Answer with a number only: how many lines of the entries below contain the word "pixel"?

◆ ◆ ◆ ◆

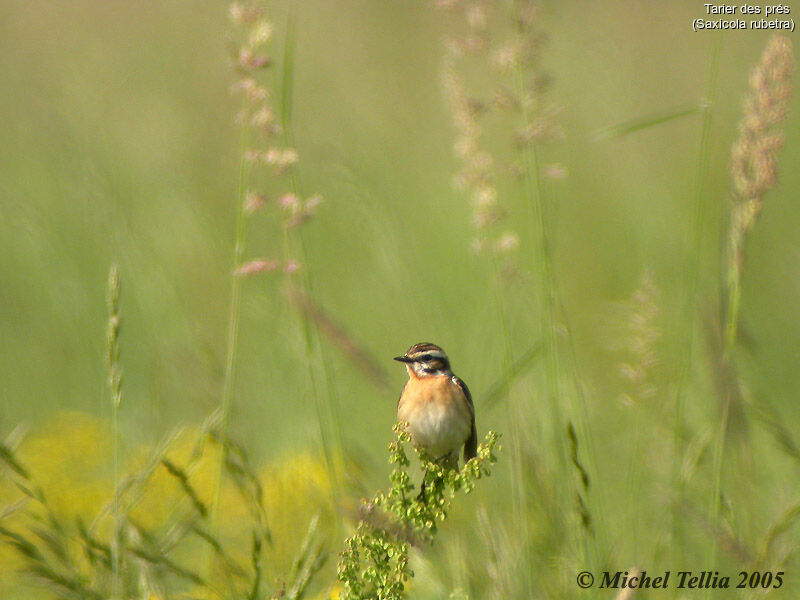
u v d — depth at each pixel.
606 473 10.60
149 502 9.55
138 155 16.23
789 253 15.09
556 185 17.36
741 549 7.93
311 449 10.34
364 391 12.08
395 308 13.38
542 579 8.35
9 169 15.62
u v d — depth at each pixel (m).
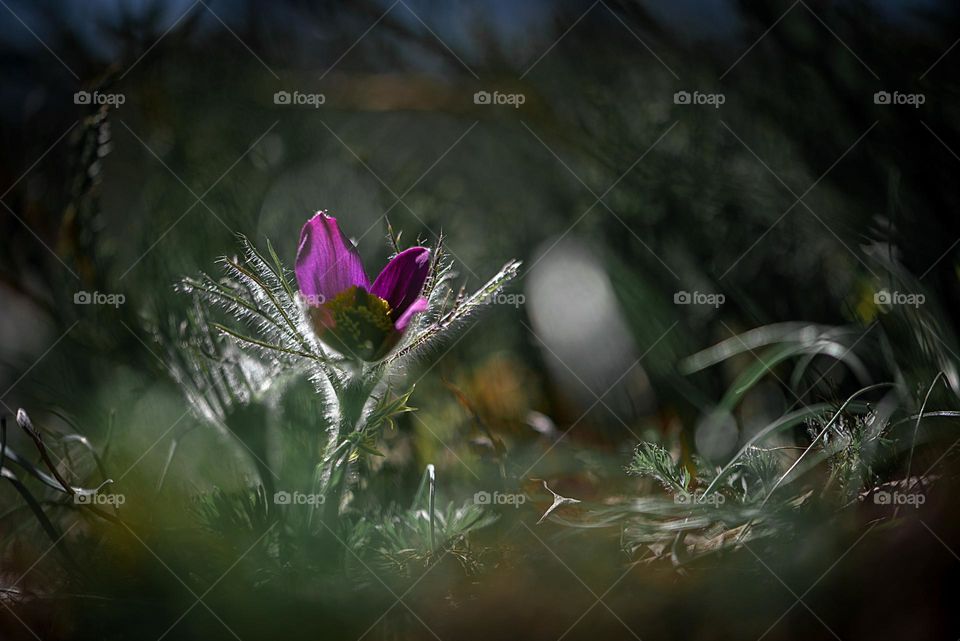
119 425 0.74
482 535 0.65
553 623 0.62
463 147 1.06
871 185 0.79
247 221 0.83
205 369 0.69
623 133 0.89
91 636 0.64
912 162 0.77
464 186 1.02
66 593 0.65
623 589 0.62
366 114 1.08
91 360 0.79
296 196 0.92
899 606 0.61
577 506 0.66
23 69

◆ ◆ ◆ ◆

SOLUTION TO THE EXERCISE:
2